Conditions de vie des personnes malvoyantes en France

En dehors des vécus subjectifs recueillis lors d’entretiens psychologiques menés dans des structures médico-sociales spécialisées, que savons-nous réellement des conditions de vie des personnes malvoyantes en France ? En réalité, très peu de choses. C'est pour mieux comprendre les réalités des personnes malvoyantes, que l’enquête Homère a été réalisée en France sur les conditions de vie des personnes déficientes visuelles (Pigeon, et al. 2023). Elle repose sur un échantillon de 1 865 répondants, aveugles, malvoyants sévères ou malvoyants modérés, âgés de 0 à 101 ans. L’objectif était d’explorer les problématiques rencontrées dans l’ensemble des sphères de la vie : autonomie, déplacements, vie affective, scolarisation, insertion professionnelle et vieillissement.

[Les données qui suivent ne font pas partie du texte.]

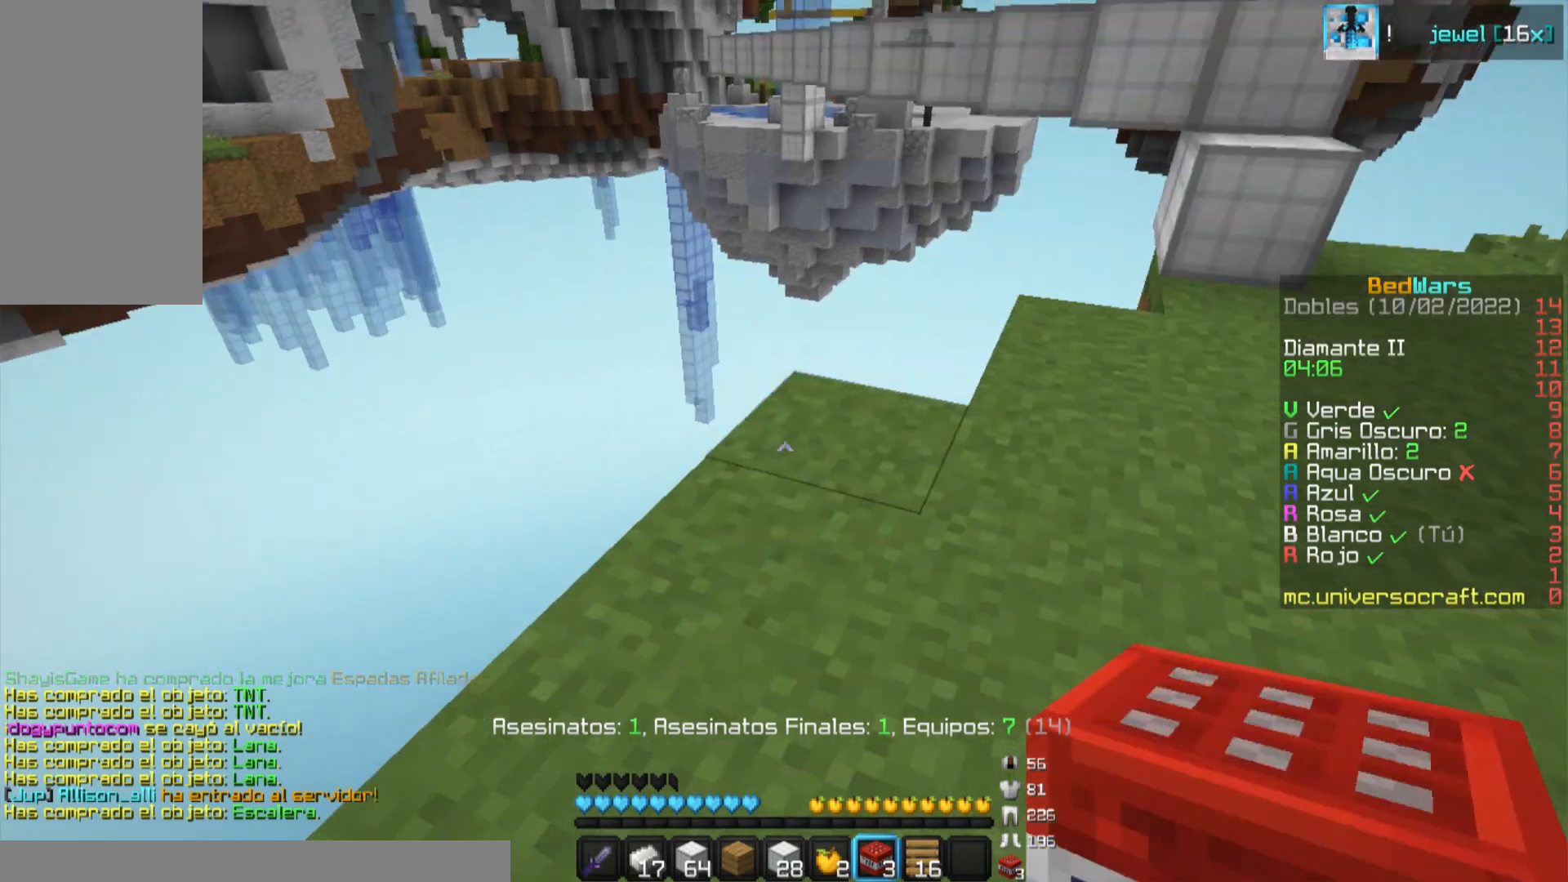
{"keys": [], "mouse": [], "events": []}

La malvoyance source de difficultés

Un des résultats centraux de l’enquête Homère est que les personnes présentant une malvoyance modérée déclarent davantage de difficultés que les autres groupes (aveugles, malvoyants sévères) dans la quasi-totalité des domaines explorés. Cette donnée, contre-intuitive au regard de la sévérité fonctionnelle moindre de leur atteinte visuelle comparativement aux malvoyants sévères ou aux personnes aveugles, suggère l’existence de mécanismes psychosociaux spécifiques. Parmi les résultats, il émerge que les malvoyants modérés sont proportionnellement plus nombreux à indiquer qu’il leur est difficile de parler de leur handicap. Ils déclarent également plus fréquemment que leur problème visuel constitue la principale source de difficultés dans leur vie quotidienne. Paradoxalement, ils rapportent davantage de réticences à demander de l’aide ou à accepter celle qui leur est proposée, tout en affirmant plus souvent ne pas avoir, ou peu, besoin d’assistance.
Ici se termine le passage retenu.